## Text for analysis
Messaging Architects M+ Guardian

Synopsis

NMAP is a powerful tool that will allow you to scan IPs, Hosts and Ports to see if they are open and listening. ZenMap is the GUI interfaced Windows version. This article will explain how to use ZenMap and will go over some of it's benefits.

In short, this utility can be useful for diagnosing rogue spam or viruses that may make it into your email system leaving you to believe that it circumvented M+ Guardian. Such may not be the case, as you may have another server listening on port 25 for incoming email that has access to the internet.

Solution

First step is to download the ZenMap Windows package. It can be found at the following website:

http://www.nmap.org

Scroll down until you see the section titled "Windows (NT/ME/2K/XP/Vista) binaries" and click on the link to download. Note that the link is somewhat hard to find.. here is a screenshot to help:





After you have it downloaded, run the executable and install everything. Once installed, there will be a shortcut to run it within your start menu under NMAP > ZenMap. Run the application and you should see an interface like so:



The area outlined in RED is the one we want to focus on. This is where we will put our command line for nmap. A simple scan contains the following parameters:

So, in the following example we use:

Here is an explanation of the switches and what they do:

-v = verbose mode. Displays more information than a standard output
-PN = Assume host is up without running a PING check first. Normally NMAP will PING the host you specify first to make sure they are running. This switch simply bypasses that. This is useful if ICMP packets are being blocked so the system wont respond to a PING.
-p = port to scan on. You can specify multiples with a comma separating them and also ranges if needed.
(ip or host) = the IP or Hostname you want to scan ports on. This can also be an IP range such as 24.10.162.0/24 (denoted with CIDR notation)

(Dataset entries)
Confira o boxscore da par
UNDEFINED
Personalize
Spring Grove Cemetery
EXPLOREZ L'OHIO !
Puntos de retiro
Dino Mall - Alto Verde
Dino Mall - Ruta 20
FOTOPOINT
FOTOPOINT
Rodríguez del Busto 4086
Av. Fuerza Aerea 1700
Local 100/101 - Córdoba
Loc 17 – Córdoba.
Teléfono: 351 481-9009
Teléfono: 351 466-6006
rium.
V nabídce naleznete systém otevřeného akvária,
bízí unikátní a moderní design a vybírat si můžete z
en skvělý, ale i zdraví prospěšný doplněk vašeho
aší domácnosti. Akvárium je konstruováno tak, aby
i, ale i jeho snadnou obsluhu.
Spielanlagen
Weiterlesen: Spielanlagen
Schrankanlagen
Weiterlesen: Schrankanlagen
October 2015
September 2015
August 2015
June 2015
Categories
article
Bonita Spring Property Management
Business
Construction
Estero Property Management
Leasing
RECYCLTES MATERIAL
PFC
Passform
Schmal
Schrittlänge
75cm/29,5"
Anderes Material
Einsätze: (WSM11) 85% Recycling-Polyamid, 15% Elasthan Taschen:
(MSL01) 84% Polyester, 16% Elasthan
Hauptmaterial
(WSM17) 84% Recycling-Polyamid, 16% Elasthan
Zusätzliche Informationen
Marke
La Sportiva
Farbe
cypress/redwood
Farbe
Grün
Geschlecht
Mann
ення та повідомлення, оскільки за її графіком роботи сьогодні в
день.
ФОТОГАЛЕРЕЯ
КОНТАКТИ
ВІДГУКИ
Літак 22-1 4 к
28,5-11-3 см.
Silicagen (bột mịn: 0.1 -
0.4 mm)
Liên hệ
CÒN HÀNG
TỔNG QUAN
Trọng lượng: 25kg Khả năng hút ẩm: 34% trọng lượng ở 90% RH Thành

...

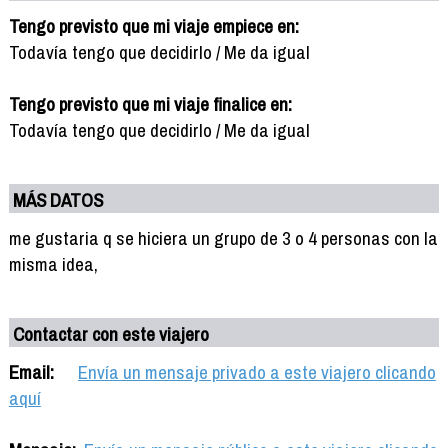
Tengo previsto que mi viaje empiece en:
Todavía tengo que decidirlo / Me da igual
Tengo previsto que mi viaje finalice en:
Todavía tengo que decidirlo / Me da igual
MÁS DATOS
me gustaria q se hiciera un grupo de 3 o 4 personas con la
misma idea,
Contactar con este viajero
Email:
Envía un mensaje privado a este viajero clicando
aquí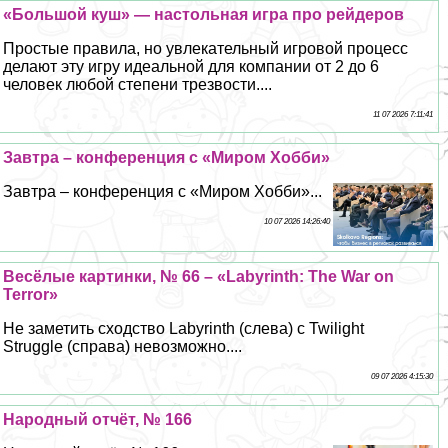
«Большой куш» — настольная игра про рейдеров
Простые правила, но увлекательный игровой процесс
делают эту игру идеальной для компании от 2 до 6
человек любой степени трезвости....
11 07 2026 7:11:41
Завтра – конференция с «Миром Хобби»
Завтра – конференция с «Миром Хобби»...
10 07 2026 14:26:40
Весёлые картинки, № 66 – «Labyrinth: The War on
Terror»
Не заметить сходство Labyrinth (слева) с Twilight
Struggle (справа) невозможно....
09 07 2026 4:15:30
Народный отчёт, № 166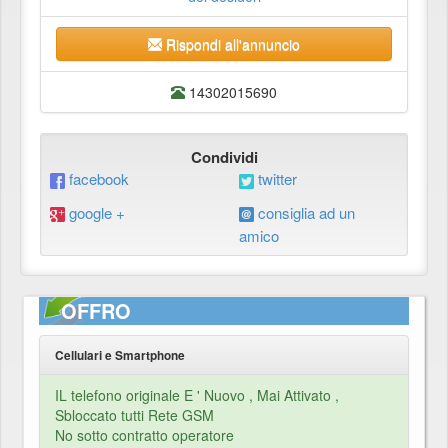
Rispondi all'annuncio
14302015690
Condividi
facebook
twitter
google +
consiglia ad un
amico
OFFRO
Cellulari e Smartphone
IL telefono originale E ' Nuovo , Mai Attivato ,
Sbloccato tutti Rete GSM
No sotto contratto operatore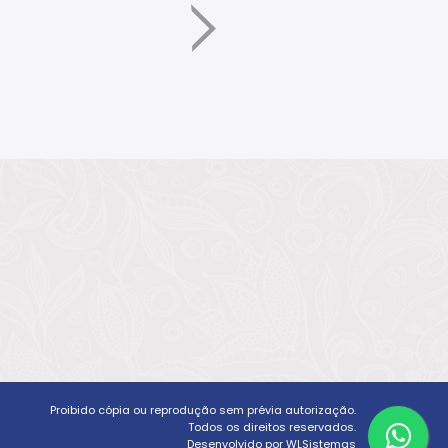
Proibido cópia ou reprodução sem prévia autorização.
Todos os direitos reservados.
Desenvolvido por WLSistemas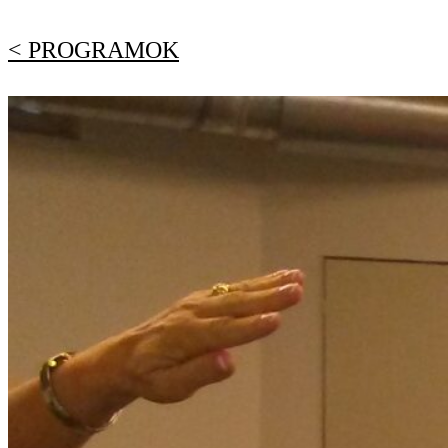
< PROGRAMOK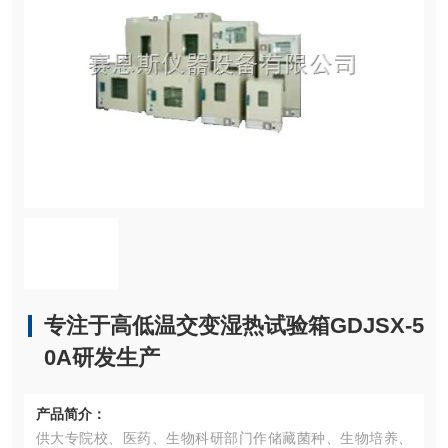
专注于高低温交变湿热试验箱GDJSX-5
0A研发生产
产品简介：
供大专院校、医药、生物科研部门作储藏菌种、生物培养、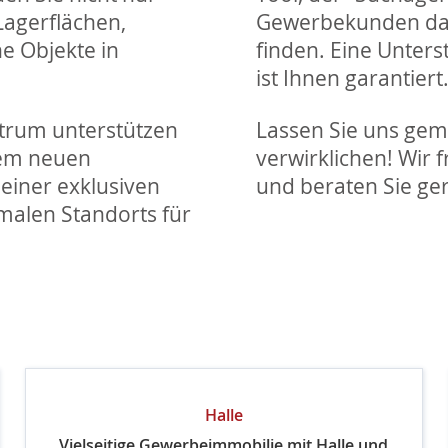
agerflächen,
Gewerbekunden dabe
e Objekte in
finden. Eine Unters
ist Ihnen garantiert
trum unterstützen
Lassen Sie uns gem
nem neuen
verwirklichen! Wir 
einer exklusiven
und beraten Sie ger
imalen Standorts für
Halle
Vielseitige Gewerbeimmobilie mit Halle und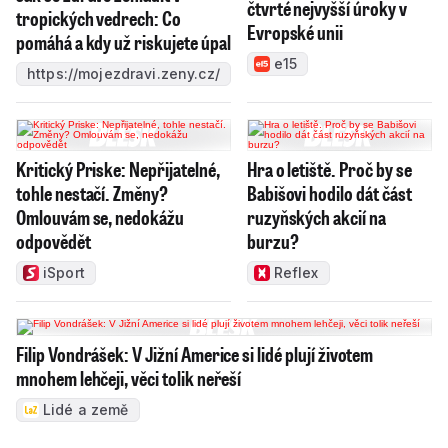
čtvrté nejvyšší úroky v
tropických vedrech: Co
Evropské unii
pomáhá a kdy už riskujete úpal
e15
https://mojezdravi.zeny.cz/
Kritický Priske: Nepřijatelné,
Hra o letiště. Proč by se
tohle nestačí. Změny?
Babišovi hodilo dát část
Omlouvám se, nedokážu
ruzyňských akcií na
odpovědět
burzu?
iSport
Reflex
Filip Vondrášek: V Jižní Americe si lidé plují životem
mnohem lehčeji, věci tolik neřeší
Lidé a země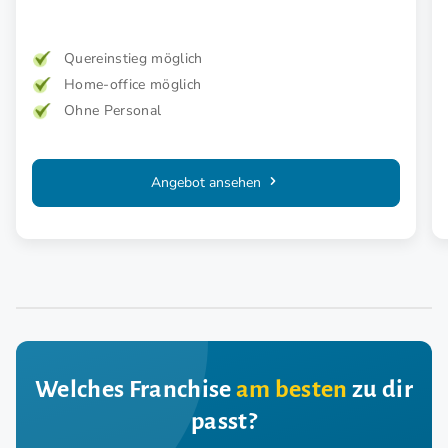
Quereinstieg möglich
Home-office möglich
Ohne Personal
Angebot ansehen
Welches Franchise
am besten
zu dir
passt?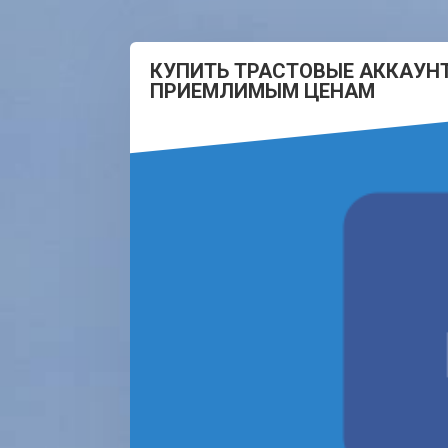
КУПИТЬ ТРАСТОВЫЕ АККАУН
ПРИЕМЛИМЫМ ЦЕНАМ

## Tasks to perform
1) List every command-line switch beginning with a hyphen that the ZenMap article explains.
2) Repeat the part of the ZenMap article from "The area outlined" up to and including "ranges if needed.", word for word.
The listing has no role in this work.

## Responses by task
1) -v, -PN, -p

2)
The area outlined in RED is the one we want to focus on. This is where we will put our command line for nmap. A simple scan contains the following parameters:

So, in the following example we use:

Here is an explanation of the switches and what they do:

-v = verbose mode. Displays more information than a standard output
-PN = Assume host is up without running a PING check first. Normally NMAP will PING the host you specify first to make sure they are running. This switch simply bypasses that. This is useful if ICMP packets are being blocked so the system wont respond to a PING.
-p = port to scan on. You can specify multiples with a comma separating them and also ranges if needed.